### YOUR ASSIGNMENT
Reprint the entries without altering anything.

········

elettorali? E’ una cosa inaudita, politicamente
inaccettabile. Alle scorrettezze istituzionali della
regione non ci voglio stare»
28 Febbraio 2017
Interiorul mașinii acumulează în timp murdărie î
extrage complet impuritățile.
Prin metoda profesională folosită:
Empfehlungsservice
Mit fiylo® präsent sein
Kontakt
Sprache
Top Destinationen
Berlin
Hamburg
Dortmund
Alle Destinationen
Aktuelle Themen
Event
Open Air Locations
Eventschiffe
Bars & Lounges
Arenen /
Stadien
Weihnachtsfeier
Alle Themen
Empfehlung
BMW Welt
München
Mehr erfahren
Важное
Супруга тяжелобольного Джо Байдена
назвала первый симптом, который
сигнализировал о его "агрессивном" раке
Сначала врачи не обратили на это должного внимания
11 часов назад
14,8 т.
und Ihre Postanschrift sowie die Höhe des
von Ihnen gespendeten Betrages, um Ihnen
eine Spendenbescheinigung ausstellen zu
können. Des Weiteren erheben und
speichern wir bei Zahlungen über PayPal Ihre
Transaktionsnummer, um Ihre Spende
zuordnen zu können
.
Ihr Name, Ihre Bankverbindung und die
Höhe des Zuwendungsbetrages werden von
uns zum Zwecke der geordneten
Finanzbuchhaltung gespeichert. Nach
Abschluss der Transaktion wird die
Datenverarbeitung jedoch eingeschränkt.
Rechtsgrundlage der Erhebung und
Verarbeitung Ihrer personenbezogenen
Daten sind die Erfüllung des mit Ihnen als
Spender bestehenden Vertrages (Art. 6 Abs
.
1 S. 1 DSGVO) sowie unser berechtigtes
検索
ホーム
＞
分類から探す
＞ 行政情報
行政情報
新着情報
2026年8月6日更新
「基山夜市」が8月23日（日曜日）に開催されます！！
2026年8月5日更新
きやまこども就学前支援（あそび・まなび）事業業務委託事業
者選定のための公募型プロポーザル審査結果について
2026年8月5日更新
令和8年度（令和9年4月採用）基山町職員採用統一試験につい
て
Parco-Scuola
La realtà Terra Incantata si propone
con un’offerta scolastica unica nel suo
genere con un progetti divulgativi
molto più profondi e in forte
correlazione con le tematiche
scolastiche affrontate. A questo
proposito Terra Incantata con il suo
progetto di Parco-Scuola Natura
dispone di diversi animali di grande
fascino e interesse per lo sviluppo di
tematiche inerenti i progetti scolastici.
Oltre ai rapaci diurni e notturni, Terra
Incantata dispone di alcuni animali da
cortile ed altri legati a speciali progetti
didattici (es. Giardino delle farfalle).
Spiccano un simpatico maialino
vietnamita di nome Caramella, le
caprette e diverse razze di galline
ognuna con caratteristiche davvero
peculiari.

········

### YOUR RESPONSE
elettorali? E’ una cosa inaudita, politicamente
inaccettabile. Alle scorrettezze istituzionali della
regione non ci voglio stare»
28 Febbraio 2017
Interiorul mașinii acumulează în timp murdărie î
extrage complet impuritățile.
Prin metoda profesională folosită:
Empfehlungsservice
Mit fiylo® präsent sein
Kontakt
Sprache
Top Destinationen
Berlin
Hamburg
Dortmund
Alle Destinationen
Aktuelle Themen
Event
Open Air Locations
Eventschiffe
Bars & Lounges
Arenen /
Stadien
Weihnachtsfeier
Alle Themen
Empfehlung
BMW Welt
München
Mehr erfahren
Важное
Супруга тяжелобольного Джо Байдена
назвала первый симптом, который
сигнализировал о его "агрессивном" раке
Сначала врачи не обратили на это должного внимания
11 часов назад
14,8 т.
und Ihre Postanschrift sowie die Höhe des
von Ihnen gespendeten Betrages, um Ihnen
eine Spendenbescheinigung ausstellen zu
können. Des Weiteren erheben und
speichern wir bei Zahlungen über PayPal Ihre
Transaktionsnummer, um Ihre Spende
zuordnen zu können
.
Ihr Name, Ihre Bankverbindung und die
Höhe des Zuwendungsbetrages werden von
uns zum Zwecke der geordneten
Finanzbuchhaltung gespeichert. Nach
Abschluss der Transaktion wird die
Datenverarbeitung jedoch eingeschränkt.
Rechtsgrundlage der Erhebung und
Verarbeitung Ihrer personenbezogenen
Daten sind die Erfüllung des mit Ihnen als
Spender bestehenden Vertrages (Art. 6 Abs
.
1 S. 1 DSGVO) sowie unser berechtigtes
検索
ホーム
＞
分類から探す
＞ 行政情報
行政情報
新着情報
2026年8月6日更新
「基山夜市」が8月23日（日曜日）に開催されます！！
2026年8月5日更新
きやまこども就学前支援（あそび・まなび）事業業務委託事業
者選定のための公募型プロポーザル審査結果について
2026年8月5日更新
令和8年度（令和9年4月採用）基山町職員採用統一試験につい
て
Parco-Scuola
La realtà Terra Incantata si propone
con un’offerta scolastica unica nel suo
genere con un progetti divulgativi
molto più profondi e in forte
correlazione con le tematiche
scolastiche affrontate. A questo
proposito Terra Incantata con il suo
progetto di Parco-Scuola Natura
dispone di diversi animali di grande
fascino e interesse per lo sviluppo di
tematiche inerenti i progetti scolastici.
Oltre ai rapaci diurni e notturni, Terra
Incantata dispone di alcuni animali da
cortile ed altri legati a speciali progetti
didattici (es. Giardino delle farfalle).
Spiccano un simpatico maialino
vietnamita di nome Caramella, le
caprette e diverse razze di galline
ognuna con caratteristiche davvero
peculiari.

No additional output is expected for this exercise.